▸ **THE DATA**:
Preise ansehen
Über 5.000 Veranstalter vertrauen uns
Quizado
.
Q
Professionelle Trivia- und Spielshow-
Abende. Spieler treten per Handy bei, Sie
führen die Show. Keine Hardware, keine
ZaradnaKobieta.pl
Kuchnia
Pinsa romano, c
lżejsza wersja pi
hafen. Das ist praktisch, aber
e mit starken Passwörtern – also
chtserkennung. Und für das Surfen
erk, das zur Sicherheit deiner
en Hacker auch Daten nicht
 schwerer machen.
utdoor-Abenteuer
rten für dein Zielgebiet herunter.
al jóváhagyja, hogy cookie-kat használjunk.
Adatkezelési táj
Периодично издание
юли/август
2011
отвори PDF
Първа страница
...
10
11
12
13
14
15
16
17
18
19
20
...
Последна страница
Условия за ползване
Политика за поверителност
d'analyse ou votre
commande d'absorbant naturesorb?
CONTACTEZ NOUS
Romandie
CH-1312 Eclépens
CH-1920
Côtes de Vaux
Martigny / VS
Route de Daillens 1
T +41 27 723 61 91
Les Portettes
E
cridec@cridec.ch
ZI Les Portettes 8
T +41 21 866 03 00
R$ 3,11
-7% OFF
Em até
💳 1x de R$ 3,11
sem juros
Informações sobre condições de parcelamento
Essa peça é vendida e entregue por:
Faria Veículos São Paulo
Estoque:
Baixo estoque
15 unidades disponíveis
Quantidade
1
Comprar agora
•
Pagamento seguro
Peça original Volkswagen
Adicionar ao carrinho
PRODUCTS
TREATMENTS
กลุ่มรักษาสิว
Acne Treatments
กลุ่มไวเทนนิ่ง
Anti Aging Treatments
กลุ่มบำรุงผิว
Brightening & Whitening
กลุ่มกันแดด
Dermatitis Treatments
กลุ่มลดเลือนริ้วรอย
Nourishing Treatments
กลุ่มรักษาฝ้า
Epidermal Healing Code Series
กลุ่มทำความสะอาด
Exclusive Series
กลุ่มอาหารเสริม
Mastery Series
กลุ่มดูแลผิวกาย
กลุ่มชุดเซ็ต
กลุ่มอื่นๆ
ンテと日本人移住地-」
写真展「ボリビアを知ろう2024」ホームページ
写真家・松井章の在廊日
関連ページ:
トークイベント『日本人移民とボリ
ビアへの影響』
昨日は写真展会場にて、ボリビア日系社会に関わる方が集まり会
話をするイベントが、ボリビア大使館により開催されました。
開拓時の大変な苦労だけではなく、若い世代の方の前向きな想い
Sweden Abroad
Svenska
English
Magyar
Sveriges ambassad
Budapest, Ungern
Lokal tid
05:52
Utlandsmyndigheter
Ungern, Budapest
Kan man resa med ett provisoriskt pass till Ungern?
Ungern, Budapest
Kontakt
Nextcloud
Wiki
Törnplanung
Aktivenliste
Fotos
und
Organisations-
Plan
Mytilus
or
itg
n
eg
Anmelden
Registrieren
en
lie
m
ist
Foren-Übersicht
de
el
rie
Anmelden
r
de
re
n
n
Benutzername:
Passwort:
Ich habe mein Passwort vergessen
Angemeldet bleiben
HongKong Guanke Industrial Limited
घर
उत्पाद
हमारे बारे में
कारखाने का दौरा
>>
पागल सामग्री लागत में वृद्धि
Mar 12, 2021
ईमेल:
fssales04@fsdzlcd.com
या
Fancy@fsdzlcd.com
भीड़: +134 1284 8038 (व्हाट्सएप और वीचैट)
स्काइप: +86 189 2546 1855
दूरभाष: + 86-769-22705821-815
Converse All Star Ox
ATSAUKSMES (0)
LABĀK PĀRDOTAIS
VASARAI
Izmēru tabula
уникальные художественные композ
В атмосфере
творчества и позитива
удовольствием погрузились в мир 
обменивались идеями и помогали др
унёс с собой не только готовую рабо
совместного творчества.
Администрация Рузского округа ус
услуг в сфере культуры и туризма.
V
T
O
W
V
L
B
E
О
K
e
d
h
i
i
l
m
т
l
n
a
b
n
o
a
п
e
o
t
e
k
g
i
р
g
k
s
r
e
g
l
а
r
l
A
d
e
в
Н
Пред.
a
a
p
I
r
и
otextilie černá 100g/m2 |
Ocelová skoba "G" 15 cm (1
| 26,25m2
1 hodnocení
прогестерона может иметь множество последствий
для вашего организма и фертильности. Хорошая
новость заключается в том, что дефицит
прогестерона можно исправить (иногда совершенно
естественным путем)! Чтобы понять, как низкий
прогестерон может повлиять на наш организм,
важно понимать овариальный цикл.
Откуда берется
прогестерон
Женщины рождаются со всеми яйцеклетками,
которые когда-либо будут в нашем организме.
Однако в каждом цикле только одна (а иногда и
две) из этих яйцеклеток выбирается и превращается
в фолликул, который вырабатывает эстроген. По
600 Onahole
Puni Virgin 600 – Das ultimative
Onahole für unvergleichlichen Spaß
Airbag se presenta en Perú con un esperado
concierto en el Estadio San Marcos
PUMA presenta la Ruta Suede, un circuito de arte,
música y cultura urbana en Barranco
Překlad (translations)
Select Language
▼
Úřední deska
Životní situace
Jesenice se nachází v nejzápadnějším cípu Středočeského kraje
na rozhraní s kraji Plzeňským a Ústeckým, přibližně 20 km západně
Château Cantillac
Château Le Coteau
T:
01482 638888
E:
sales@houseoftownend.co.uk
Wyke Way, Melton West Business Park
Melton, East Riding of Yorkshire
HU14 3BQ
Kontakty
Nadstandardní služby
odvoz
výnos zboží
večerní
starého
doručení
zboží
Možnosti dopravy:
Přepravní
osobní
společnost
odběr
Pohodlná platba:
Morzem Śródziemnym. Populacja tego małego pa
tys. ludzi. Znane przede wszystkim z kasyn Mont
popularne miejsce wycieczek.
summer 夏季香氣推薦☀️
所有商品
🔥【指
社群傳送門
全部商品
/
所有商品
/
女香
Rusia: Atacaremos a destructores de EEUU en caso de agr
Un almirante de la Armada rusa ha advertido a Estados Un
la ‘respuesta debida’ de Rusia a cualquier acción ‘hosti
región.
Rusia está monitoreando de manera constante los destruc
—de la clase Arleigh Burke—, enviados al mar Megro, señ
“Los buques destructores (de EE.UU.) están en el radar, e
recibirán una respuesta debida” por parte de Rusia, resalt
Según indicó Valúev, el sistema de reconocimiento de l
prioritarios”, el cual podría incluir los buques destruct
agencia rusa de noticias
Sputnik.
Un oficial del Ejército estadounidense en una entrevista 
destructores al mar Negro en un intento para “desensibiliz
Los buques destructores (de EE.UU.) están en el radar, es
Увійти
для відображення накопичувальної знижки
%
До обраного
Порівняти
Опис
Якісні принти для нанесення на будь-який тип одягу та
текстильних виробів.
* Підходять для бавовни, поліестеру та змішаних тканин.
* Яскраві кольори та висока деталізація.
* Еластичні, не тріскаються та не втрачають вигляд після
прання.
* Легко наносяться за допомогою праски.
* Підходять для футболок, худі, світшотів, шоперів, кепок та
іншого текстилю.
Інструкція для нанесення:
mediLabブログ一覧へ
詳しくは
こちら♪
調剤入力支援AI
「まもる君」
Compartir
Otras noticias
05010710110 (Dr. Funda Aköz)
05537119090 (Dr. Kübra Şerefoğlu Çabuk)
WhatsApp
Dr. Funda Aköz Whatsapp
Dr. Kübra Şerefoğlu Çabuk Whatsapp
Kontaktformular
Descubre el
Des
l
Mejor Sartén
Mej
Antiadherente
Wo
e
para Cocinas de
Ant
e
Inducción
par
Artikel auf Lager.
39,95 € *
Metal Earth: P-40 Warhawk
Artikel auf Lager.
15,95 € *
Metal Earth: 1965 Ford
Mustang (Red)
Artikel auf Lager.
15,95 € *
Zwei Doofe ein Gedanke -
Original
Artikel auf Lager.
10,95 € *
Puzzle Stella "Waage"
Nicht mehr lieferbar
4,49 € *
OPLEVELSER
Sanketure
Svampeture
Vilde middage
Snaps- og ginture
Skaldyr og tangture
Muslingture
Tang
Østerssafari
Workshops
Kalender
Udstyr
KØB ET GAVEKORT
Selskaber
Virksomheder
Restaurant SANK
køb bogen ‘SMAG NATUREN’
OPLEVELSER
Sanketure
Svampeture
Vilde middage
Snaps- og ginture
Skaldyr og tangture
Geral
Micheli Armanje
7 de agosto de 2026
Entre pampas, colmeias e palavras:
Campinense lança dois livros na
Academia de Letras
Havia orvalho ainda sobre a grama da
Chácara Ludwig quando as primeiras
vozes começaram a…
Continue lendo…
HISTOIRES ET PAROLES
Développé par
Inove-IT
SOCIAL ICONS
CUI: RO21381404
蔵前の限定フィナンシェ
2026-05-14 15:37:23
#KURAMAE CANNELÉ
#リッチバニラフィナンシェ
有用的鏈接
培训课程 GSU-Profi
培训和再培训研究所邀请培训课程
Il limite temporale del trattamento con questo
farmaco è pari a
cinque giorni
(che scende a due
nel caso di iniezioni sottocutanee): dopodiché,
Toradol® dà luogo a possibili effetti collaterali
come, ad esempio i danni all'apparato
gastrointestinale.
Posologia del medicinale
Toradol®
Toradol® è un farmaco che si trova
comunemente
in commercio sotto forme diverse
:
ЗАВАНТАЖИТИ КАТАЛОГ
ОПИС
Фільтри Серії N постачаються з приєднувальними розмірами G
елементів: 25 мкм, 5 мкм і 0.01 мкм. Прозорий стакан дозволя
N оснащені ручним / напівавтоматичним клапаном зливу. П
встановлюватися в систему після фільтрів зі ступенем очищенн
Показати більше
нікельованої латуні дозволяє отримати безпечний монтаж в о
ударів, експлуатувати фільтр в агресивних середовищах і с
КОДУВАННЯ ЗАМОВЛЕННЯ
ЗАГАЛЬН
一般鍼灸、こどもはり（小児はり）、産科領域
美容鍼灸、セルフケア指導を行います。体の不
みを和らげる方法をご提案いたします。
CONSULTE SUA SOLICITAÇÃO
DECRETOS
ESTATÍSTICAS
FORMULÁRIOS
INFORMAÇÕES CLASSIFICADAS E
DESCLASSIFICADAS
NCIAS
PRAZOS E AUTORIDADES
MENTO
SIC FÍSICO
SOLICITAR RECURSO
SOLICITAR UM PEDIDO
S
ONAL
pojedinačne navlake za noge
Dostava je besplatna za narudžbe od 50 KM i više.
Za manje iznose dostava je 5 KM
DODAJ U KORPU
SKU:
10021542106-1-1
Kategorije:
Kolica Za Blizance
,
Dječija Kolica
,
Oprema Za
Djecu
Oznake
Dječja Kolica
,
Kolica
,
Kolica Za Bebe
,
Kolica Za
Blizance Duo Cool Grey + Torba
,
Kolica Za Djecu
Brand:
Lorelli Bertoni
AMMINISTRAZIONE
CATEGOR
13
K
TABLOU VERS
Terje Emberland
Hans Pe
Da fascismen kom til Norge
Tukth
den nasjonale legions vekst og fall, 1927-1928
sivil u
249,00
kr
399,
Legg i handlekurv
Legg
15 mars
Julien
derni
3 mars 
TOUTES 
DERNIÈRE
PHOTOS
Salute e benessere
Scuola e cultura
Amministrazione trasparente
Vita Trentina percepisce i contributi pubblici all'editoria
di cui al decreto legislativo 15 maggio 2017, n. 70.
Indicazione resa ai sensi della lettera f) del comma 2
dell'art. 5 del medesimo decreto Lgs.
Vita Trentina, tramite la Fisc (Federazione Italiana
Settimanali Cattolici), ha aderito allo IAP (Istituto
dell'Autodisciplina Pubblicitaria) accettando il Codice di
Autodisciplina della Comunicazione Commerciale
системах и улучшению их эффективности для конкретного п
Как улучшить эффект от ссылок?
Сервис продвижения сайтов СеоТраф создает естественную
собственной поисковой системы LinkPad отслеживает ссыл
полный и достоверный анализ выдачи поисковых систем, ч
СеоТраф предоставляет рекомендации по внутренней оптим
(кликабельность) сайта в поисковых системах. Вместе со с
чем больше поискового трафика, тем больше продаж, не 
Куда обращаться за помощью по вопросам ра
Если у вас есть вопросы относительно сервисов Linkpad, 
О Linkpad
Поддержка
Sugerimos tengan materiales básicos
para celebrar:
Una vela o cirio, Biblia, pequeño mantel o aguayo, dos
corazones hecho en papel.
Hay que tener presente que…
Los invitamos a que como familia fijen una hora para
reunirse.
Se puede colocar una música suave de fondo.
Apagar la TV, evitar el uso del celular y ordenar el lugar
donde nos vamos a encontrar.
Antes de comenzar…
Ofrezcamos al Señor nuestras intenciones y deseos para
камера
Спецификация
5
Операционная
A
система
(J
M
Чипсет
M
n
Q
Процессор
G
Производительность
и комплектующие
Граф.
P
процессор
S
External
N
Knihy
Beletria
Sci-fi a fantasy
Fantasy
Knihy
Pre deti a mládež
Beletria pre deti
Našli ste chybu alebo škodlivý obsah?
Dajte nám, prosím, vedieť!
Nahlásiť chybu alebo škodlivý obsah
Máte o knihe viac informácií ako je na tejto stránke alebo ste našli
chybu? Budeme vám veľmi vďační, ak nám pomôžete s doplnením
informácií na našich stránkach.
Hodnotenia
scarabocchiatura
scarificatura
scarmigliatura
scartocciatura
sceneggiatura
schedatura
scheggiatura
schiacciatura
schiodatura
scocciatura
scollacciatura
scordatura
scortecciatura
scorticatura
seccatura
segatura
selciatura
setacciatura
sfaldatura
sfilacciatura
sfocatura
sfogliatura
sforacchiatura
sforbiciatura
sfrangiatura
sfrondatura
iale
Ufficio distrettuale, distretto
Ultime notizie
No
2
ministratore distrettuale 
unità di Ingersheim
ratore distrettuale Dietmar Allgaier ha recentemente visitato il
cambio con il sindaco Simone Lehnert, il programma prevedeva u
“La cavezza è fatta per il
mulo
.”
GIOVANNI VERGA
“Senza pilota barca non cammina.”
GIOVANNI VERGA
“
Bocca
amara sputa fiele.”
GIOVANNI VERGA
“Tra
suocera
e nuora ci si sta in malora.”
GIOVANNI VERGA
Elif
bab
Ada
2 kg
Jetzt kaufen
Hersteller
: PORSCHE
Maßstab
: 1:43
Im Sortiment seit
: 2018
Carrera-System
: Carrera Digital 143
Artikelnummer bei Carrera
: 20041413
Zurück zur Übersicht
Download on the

▸ **TASK TO COMPLETE**: Can you print, unchanged, the stretch of the data from its first line through the line containing "Последна страница", including both of those lines?

▸ **EXERCISE RESPONSE**:
Preise ansehen
Über 5.000 Veranstalter vertrauen uns
Quizado
.
Q
Professionelle Trivia- und Spielshow-
Abende. Spieler treten per Handy bei, Sie
führen die Show. Keine Hardware, keine
ZaradnaKobieta.pl
Kuchnia
Pinsa romano, c
lżejsza wersja pi
hafen. Das ist praktisch, aber
e mit starken Passwörtern – also
chtserkennung. Und für das Surfen
erk, das zur Sicherheit deiner
en Hacker auch Daten nicht
 schwerer machen.
utdoor-Abenteuer
rten für dein Zielgebiet herunter.
al jóváhagyja, hogy cookie-kat használjunk.
Adatkezelési táj
Периодично издание
юли/август
2011
отвори PDF
Първа страница
...
10
11
12
13
14
15
16
17
18
19
20
...
Последна страница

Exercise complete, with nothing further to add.